A decorated veteran, Mr. Knox served in the U.S. Navy from 1988 to 1992, reaching the rank of Torpedoman’s Mate Petty Officer 3rd Class aboard the USS Carl Vinson, CVN-70. He received two Armed Forces Expeditionary Medals, two Sea Service Deployment Ribbons, a Battle “E” Ribbon, a National Defense Service Medal; and an Expert M-14 (Marksmanship) Medal while in in the Navy.
Following his Navy service, Mr. Knox attended Henderson State University and received a Bachelor of Science degree in Biology.

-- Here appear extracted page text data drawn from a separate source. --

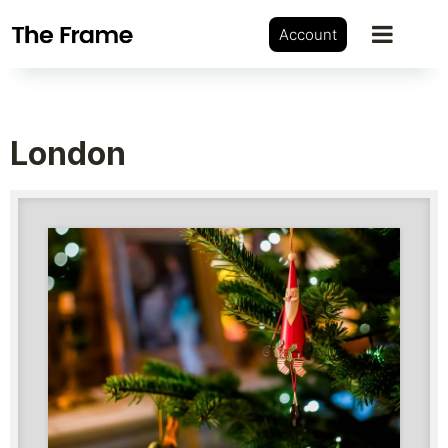
Account
London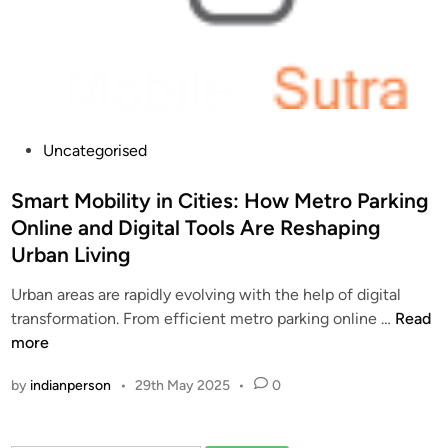
P
Uncategorised
o
s
Smart Mobility in Cities: How Metro Parking
t
Online and Digital Tools Are Reshaping
e
Urban Living
d
i
Urban areas are rapidly evolving with the help of digital
n
S
transformation. From efficient metro parking online …
Read
m
more
a
by
indianperson
•
29th May 2025
•
0
r
t
M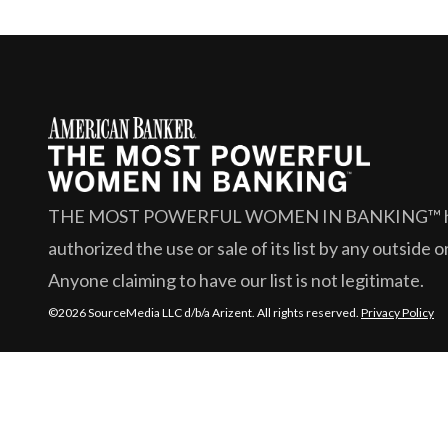
THE MOST POWERFUL WOMEN IN BANKING™
authorized the use or sale of its list by any outside 
Anyone claiming to have our list is not legitimate.
©2026 SourceMedia LLC d/b/a Arizent. All rights reserved.
Privacy Policy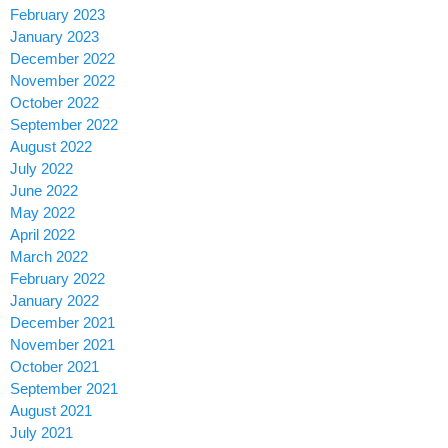
February 2023
January 2023
December 2022
November 2022
October 2022
September 2022
August 2022
July 2022
June 2022
May 2022
April 2022
March 2022
February 2022
January 2022
December 2021
November 2021
October 2021
September 2021
August 2021
July 2021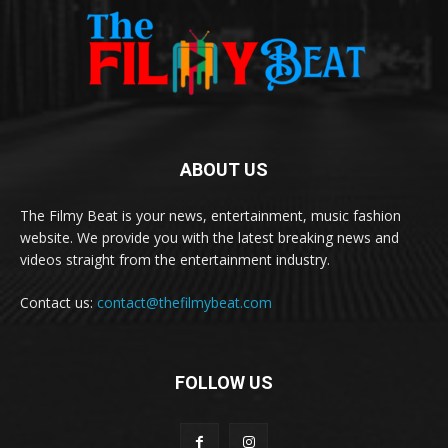
ABOUT US
The Filmy Beat is your news, entertainment, music fashion
website. We provide you with the latest breaking news and
videos straight from the entertainment industry.
Contact us:
contact@thefilmybeat.com
FOLLOW US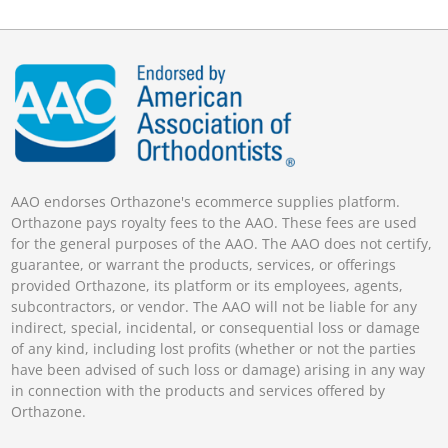
AAO endorses Orthazone's ecommerce supplies platform.
Orthazone pays royalty fees to the AAO. These fees are used
for the general purposes of the AAO. The AAO does not certify,
guarantee, or warrant the products, services, or offerings
provided Orthazone, its platform or its employees, agents,
subcontractors, or vendor. The AAO will not be liable for any
indirect, special, incidental, or consequential loss or damage
of any kind, including lost profits (whether or not the parties
have been advised of such loss or damage) arising in any way
in connection with the products and services offered by
Orthazone.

While at UAMS, he served three years as an industrial hygienist, one concurrent year as a biological safety officer, and six years performing research. He is a published researcher with 21 scientific publications and abstracts.
During his six years of employment at the health department, Mr. Knox was instrumental in the development and implementation of a Syndromic Surveillance Program as well as a Preparedness Disaster Epidemiology course. He had a direct role in acquiring more than $25.4 million in cooperative agreements and grants for public health in Arkansas from 2009 to 2014.
“Micheal brought a high level of energy and enthusiasm to each of his roles here at the Arkansas Department of Health,” Nate Smith, MD, MPH, ADH Director and State Health Officer, said. His ability to apply evidence-based solutions to solve public health problems has been a great asset to us. I am delighted that he will continue to work together with us to improve the health of all Arkansans as Executive Director of the Arkansas Minority Health Commission.”
The mission of Arkansas Minority Health Commission is to ensure all minority Arkansans access to health care that is equal to the care provided to other citizens of the state and to seek ways to provide education, address issues and prevent diseases and conditions that are prevalent among minority populations.